> [What the task requires]: Which lines run from the line with "społeczności online" through the line with "hándicap físico, psíquico" in the entries below? Print them exactly, both ends included, and nothing more.

Data excerpts: Begin

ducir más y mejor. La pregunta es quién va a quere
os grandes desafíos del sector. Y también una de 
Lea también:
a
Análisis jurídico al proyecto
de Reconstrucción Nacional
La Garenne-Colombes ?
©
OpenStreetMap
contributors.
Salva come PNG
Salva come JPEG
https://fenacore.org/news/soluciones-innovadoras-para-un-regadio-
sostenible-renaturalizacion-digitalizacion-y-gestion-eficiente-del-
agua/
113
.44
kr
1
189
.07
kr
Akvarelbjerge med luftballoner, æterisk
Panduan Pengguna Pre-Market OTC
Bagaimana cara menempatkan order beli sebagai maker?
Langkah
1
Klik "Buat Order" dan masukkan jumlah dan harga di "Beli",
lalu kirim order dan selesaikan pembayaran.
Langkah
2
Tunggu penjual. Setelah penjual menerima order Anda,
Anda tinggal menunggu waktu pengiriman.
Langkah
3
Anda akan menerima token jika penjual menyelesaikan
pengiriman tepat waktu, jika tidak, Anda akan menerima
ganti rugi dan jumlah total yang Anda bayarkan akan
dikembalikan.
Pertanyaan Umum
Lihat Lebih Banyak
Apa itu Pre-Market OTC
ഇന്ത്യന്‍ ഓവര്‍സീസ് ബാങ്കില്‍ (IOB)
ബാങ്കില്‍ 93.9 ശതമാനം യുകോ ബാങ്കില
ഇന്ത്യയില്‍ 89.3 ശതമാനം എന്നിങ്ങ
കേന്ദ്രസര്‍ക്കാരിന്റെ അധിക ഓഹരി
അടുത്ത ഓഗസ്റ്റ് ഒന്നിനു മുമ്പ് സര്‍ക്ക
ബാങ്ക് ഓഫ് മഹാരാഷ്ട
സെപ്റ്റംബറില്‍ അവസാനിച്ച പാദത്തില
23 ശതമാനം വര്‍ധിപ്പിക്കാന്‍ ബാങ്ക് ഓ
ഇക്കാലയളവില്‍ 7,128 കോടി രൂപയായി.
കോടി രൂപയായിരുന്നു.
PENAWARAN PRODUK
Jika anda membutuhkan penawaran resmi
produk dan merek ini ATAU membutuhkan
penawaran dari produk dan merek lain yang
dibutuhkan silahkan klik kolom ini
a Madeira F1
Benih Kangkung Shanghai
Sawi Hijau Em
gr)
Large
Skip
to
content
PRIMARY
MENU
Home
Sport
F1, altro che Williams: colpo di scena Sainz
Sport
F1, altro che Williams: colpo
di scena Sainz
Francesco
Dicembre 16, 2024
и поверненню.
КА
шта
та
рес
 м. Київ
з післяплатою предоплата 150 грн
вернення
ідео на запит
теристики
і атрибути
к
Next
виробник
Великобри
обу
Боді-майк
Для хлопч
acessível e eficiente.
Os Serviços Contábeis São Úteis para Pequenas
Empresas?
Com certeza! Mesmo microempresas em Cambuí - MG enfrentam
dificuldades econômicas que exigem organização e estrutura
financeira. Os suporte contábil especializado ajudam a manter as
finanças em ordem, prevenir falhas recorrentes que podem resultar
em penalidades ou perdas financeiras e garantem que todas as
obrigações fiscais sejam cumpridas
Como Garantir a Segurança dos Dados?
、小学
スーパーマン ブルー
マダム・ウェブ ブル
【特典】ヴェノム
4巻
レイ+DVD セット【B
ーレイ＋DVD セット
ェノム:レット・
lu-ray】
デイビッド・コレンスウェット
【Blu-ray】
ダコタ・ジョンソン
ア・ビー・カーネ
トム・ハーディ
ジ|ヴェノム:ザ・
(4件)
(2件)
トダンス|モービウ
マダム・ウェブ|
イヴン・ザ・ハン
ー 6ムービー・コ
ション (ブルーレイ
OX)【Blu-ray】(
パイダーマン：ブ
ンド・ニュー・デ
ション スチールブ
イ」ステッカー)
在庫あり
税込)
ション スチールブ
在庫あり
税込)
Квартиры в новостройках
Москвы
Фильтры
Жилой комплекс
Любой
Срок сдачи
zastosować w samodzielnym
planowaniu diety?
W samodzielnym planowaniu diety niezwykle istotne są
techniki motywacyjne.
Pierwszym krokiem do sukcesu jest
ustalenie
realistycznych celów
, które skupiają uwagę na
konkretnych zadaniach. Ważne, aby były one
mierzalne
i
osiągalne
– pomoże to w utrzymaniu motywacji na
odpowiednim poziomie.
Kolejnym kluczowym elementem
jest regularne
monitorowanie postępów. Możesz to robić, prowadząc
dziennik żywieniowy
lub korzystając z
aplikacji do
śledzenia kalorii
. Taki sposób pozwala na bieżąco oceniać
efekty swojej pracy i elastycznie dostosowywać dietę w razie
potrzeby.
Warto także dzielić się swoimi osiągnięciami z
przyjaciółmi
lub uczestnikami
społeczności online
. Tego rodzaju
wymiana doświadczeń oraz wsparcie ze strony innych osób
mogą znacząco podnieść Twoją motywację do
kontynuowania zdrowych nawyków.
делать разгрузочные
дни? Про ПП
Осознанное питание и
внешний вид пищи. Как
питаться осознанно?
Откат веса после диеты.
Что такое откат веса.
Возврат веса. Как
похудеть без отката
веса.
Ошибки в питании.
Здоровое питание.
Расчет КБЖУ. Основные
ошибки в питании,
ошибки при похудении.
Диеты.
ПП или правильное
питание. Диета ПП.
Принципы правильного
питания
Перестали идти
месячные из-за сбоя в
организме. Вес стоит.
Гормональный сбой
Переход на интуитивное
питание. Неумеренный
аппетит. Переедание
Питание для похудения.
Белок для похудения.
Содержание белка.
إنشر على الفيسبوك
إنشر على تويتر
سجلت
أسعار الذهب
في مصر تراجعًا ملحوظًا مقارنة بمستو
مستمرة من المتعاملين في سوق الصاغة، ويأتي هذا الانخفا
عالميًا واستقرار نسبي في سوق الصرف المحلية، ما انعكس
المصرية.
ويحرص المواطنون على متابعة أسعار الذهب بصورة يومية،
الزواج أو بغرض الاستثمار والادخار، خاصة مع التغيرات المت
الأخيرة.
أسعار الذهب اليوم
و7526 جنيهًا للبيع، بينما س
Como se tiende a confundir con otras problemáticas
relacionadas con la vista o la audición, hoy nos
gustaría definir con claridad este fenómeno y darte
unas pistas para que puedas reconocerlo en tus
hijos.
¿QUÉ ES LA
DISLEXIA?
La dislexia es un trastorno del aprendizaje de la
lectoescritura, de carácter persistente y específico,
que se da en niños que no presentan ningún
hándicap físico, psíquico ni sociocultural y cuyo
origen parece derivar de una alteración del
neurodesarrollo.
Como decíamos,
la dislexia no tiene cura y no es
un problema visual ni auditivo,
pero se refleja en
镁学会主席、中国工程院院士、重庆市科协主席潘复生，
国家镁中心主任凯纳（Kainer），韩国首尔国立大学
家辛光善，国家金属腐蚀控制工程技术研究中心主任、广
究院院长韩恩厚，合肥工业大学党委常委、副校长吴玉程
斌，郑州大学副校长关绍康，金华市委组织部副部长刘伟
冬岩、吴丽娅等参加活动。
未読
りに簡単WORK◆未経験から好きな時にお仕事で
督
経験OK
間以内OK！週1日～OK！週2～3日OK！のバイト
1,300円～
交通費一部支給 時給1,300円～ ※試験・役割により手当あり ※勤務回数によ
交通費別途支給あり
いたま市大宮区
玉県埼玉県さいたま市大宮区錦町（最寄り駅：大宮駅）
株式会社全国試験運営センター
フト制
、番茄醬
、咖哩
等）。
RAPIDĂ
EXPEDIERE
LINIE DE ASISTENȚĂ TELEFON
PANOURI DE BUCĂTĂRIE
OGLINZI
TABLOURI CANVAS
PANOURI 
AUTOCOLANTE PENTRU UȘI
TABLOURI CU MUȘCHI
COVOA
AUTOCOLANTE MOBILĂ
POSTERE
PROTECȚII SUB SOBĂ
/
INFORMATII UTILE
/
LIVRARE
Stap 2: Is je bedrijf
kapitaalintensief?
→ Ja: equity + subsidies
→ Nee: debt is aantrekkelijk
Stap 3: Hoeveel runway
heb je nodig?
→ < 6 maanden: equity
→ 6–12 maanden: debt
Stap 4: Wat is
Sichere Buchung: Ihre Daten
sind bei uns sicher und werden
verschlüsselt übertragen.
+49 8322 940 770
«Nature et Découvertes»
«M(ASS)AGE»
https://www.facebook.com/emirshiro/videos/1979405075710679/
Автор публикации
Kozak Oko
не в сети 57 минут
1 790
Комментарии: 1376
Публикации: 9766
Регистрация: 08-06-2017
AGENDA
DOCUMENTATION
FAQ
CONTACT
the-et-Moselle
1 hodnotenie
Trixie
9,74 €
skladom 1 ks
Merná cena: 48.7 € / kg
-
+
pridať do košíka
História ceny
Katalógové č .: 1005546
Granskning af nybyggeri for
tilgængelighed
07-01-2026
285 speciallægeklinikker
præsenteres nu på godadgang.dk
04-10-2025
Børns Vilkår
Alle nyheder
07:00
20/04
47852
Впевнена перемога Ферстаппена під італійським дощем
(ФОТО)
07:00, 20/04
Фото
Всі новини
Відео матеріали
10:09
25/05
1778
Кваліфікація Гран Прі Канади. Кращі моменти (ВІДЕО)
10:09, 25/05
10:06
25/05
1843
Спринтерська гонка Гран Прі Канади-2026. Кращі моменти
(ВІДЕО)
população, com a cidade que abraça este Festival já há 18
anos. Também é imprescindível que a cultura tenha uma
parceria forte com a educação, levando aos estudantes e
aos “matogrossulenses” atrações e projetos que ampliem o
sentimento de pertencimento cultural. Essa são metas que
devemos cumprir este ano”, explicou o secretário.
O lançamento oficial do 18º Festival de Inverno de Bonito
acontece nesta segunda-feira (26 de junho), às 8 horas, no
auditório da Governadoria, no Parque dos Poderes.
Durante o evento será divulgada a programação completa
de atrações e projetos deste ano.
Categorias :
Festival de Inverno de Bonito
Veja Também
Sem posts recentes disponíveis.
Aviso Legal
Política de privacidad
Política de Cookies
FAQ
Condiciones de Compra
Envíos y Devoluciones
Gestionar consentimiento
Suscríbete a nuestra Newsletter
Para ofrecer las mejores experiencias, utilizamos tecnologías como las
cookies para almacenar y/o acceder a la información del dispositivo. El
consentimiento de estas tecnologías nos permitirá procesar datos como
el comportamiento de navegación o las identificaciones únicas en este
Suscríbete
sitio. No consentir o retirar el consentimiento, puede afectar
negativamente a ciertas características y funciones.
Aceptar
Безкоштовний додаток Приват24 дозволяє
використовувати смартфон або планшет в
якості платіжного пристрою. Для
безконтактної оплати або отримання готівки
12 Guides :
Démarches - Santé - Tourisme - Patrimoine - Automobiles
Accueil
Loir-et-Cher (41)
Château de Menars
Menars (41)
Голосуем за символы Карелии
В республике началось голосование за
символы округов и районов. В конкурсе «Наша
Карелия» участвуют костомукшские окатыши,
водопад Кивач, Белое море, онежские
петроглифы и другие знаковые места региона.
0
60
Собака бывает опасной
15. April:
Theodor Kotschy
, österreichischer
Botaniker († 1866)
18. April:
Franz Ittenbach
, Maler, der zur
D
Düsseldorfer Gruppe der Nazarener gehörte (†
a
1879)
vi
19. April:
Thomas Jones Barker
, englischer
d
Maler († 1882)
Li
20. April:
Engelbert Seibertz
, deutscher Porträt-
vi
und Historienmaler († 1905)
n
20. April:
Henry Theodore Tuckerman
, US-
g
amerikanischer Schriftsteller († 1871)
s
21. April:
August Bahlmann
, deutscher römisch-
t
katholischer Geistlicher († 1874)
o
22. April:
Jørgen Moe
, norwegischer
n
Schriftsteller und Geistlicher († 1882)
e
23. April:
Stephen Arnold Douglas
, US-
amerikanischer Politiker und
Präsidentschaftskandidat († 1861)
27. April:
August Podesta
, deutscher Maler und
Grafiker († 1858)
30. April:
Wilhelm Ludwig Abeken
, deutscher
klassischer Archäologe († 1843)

Data excerpts: End

> [Solution to the problem]:
społeczności online
. Tego rodzaju
wymiana doświadczeń oraz wsparcie ze strony innych osób
mogą znacząco podnieść Twoją motywację do
kontynuowania zdrowych nawyków.
делать разгрузочные
дни? Про ПП
Осознанное питание и
внешний вид пищи. Как
питаться осознанно?
Откат веса после диеты.
Что такое откат веса.
Возврат веса. Как
похудеть без отката
веса.
Ошибки в питании.
Здоровое питание.
Расчет КБЖУ. Основные
ошибки в питании,
ошибки при похудении.
Диеты.
ПП или правильное
питание. Диета ПП.
Принципы правильного
питания
Перестали идти
месячные из-за сбоя в
организме. Вес стоит.
Гормональный сбой
Переход на интуитивное
питание. Неумеренный
аппетит. Переедание
Питание для похудения.
Белок для похудения.
Содержание белка.
إنشر على الفيسبوك
إنشر على تويتر
سجلت
أسعار الذهب
في مصر تراجعًا ملحوظًا مقارنة بمستو
مستمرة من المتعاملين في سوق الصاغة، ويأتي هذا الانخفا
عالميًا واستقرار نسبي في سوق الصرف المحلية، ما انعكس
المصرية.
ويحرص المواطنون على متابعة أسعار الذهب بصورة يومية،
الزواج أو بغرض الاستثمار والادخار، خاصة مع التغيرات المت
الأخيرة.
أسعار الذهب اليوم
و7526 جنيهًا للبيع، بينما س
Como se tiende a confundir con otras problemáticas
relacionadas con la vista o la audición, hoy nos
gustaría definir con claridad este fenómeno y darte
unas pistas para que puedas reconocerlo en tus
hijos.
¿QUÉ ES LA
DISLEXIA?
La dislexia es un trastorno del aprendizaje de la
lectoescritura, de carácter persistente y específico,
que se da en niños que no presentan ningún
hándicap físico, psíquico ni sociocultural y cuyo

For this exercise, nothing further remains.